Игроки и игралища (сборник) - страница 37

Шрифт
Интервал


Соединение несоединимых языков включило у позднего Петрова ту холодно-экстатическую плавильную машину, которая составляет основу его зрелых «фуг» (в том числе мощнейших из них, таких как «Я с жизнью рядом» или «Босх»). Машину, бесконечно впитывающую, затягивающую, расщепляющую в себе внешний язык, чтобы родить индивидуальную речь. Речь, образцы которой – в его лучших коротких поздних стихотворениях (таких, как «Собор Смольного монастыря», или «Тучи громыхали…», или «Сегодня о тебе подумал в первый раз…», или «Рассыпан на порожке лист каштана…»). Мощь машины, красота ее работы (и сам факт ее наличия в этом времени!) заставляет закрыть глаза на, в общем-то, ограниченный коэффициент полезного действия, на избыток копящегося на выходе шлака… Процесс настолько ярок, что оказывается важнее результата – вообще-то подобное случается в культуре очень редко.
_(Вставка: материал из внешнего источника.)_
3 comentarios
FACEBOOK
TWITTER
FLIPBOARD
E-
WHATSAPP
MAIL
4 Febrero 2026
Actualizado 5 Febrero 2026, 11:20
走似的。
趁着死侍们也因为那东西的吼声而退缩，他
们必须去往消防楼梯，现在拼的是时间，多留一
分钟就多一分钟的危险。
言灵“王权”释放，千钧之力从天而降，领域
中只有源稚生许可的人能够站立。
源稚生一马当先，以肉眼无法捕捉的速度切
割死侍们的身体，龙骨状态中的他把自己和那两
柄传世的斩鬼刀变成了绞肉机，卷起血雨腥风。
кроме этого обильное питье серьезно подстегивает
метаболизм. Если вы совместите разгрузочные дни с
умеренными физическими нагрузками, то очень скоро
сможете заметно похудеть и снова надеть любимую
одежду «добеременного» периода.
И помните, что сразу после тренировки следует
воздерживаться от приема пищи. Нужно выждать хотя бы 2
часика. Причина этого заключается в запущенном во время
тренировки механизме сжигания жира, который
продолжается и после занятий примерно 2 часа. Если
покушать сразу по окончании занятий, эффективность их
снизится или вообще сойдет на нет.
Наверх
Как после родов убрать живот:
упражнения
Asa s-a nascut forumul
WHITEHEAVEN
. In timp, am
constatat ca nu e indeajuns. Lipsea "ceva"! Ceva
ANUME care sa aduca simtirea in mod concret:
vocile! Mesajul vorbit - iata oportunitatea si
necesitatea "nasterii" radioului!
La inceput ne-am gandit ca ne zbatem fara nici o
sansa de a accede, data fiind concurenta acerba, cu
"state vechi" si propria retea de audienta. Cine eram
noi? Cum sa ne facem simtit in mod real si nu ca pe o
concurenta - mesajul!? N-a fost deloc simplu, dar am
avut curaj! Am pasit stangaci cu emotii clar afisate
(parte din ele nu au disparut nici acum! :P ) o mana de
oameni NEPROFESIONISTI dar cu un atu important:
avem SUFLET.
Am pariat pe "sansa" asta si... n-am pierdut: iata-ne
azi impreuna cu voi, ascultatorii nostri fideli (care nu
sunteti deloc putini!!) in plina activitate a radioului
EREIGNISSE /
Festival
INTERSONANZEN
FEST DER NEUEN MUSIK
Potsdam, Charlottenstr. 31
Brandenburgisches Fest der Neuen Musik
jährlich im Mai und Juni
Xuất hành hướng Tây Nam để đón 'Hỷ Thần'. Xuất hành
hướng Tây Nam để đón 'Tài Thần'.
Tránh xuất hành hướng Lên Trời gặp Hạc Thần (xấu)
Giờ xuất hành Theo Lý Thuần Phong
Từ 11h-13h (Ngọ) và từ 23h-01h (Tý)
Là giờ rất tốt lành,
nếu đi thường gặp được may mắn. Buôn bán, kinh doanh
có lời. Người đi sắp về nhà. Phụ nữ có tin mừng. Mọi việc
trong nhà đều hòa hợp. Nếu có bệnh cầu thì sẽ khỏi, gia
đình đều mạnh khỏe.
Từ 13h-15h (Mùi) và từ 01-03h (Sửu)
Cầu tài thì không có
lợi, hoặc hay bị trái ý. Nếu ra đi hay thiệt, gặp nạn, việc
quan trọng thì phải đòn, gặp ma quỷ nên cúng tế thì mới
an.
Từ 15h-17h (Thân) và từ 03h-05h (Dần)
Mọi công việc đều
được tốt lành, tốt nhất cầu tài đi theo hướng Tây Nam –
Впрочем, о главном Петрове – в другой раз поподробнее.

Последний поэт[26]

1

Двадцатилетие со дня смерти Арсения Тарковского не было замечено никем – что и неудивительно: даже столетие со дня его рождения отметили почти «по обязанности». Не то чтобы это вызывало особенную досаду: смешно увязывать память о первоклассных стихах и их авторах со случайными комбинациями дат. И, разумеется, гораздо ценнее, что в одном из ясных, но тревожных уголков человеческого сознания пляшет перед звездами звезда, судьба идет по следу, как сумасшедший с бритвою в руке, плещется черная вода на дне колодца – только этого мало, этого навсегда мало…

Но в творческой судьбе и творческой личности Тарковского были черты, о которых стоит поговорить именно сейчас. По отношению к стихам смешно говорить об «актуальности», а вот все то, что вокруг стихов, – неожиданно актуально.

2

В начале 1930-х годов существовала четверка/группа/«квадрига» (по позднейшему определению одного из ее участников) молодых поэтов – Арсений Тарковский, Мария Петровых, Аркадий Штейнберг и Семен Липкин. Все они вышли (с тем или иным привоем) из субкультуры, которую Вадим Кожинов так неудачно назвал «лефоакмеизмом». Неудачно не потому, что «лефоакмеизма» не было и быть не могло – мог быть и был! Лефоакмеизм это… например, Тихонов (с середины 1920-х), Сурков, Симонов: такое же приспособление акмеистической технологии для исполнения социального заказа, как в ЛЕФе приспосабливалась технология футуристическая. Но московский неоклассицизм 1920-х, школа Георгия Шенгели – это совершенно другое. По существу, это были, конечно, в антропологическом, лингвистическом и эстетическом смысле «бывшие» люди, но, в отличие от своих ленинградских собратьев (таких, как Андрей Николев, например), они своей маргинальности и обреченности не понимали и на что-то всерьез рассчитывали. Шенгели – тот просто рассчитывал на место советского Брюсова, и ничего из этого не вышло (притом что как поэт он был Брюсова едва ли не талантливее). Отсюда приподнятая и напряженная интонация этих москвичей, их мускулистый язык, так контрастирующий с зияющим разверстыми гласными языком и наивно-растерянной интонацией последних петербуржцев (единственное исключение в Москве – поздняя Софья Парнок, которая, конечно, ближе к Вагинову и Николеву, чем к Шенгели). И вот – четыре поэта, изначально писавшие примерно на одном уровне. Всех четверых не печатают или печатают очень скудно, все зарабатывают, с подачи грузина Шенгели, переводами с языков восточных народов СССР, с подстрочника, разумеется. Проходит пятнадцать, двадцать, двадцать пять лет, включающие 1937 год, войну (на которой побывали все мужчины из «квадриги») и многое другое.